When I got the news, I was at home, not dressed, not warm, by my mother, trying to deliver a message that still had her stunned. Not blinking, I stared at the shiny floor as I heard some technical words and a shaking voice sink into my skin.

Later, I found myself beside him, holding his hand that was held back by a fuzzy wrist belt. What do I say? Can he hear me? What do I say? What do I say to make it better? I whistle. A faint, vague blur of my breath trying to find it’s way to our memory of his renowned half-whistling while he worked. It sounds like the fall wind through the naked branches. Yes, that is how he whistled. It drove my late uncle Ron crazy when they worked on some garage project together.

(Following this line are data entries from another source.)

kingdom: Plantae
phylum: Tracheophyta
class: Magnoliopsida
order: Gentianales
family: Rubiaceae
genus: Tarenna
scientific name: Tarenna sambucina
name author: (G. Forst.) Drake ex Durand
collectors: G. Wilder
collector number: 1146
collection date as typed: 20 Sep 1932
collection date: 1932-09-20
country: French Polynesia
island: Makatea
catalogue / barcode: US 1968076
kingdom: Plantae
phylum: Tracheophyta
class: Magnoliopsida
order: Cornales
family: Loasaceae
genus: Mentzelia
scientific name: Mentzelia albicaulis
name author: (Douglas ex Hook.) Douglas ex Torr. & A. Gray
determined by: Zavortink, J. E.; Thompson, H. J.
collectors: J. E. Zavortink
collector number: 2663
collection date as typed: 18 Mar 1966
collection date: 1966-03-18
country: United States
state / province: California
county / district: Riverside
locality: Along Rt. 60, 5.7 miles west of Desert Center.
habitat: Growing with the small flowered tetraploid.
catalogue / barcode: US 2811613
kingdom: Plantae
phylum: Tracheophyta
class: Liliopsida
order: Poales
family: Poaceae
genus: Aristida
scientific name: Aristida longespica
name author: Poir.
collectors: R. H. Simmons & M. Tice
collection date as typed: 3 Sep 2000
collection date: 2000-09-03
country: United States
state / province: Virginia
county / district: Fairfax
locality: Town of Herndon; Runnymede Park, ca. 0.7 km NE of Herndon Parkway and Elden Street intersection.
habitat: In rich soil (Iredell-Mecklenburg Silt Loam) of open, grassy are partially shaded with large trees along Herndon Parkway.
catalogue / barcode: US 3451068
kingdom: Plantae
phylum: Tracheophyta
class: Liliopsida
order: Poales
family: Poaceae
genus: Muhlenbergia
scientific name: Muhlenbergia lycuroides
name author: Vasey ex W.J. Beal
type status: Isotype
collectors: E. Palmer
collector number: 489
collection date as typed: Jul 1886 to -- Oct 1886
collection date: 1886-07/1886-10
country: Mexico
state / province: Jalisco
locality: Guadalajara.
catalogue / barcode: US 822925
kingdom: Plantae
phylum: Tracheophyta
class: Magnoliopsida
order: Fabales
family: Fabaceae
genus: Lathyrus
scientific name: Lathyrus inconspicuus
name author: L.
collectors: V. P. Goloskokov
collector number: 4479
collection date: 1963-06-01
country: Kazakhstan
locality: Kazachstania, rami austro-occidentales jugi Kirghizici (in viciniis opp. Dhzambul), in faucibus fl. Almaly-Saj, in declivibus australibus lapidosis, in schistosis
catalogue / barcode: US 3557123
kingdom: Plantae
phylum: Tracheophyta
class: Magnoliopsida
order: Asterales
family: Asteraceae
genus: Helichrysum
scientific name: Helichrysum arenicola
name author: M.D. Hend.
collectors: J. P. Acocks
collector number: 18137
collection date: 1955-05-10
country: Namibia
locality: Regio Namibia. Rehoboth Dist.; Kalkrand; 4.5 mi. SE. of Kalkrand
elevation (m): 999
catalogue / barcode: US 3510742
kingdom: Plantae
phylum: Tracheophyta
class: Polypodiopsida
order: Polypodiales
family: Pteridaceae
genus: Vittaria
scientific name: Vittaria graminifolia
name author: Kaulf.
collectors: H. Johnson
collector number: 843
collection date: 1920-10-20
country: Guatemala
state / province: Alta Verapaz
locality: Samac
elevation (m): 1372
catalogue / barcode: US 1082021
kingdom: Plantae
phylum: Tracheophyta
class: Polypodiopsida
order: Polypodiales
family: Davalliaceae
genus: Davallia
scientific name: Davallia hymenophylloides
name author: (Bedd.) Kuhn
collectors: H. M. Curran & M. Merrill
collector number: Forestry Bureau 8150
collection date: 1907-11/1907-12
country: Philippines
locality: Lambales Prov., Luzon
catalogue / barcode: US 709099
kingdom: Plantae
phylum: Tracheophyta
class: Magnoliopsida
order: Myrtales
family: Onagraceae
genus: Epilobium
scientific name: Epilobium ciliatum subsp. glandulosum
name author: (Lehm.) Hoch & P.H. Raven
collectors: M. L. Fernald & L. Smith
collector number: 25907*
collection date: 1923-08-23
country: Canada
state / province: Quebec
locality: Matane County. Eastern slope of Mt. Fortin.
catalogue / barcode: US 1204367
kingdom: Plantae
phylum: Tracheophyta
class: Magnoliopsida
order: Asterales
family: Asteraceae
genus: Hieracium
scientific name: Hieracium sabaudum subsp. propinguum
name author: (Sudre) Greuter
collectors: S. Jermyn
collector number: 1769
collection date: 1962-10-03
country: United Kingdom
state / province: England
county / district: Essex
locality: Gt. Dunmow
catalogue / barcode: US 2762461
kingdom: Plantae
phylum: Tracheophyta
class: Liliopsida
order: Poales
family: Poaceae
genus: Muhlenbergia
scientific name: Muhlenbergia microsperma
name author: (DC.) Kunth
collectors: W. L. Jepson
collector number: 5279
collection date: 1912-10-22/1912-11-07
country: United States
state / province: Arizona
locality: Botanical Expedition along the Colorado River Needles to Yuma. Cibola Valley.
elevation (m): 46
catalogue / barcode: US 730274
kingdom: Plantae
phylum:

In and out of consciousness. Our thoughts bounce back and forth as people who are unaware of the shadows look at us and use this talk that passes by like white and yellow lines. I have to build that database. Is my grandfather still alive? Intensive care is a fancy term for expensive monitoring machines. I can’t build the database without her list. I have to work on the website. My grandfather likes pancakes. When he was able to talk, he told my grandmother, after he woke from a long sleep, that he made pancakes, “the good kind, the kind we like”. Apparently, his mother, before she passed away, also made pancakes.

P.S.: Isn’t Times New Roman the worst font?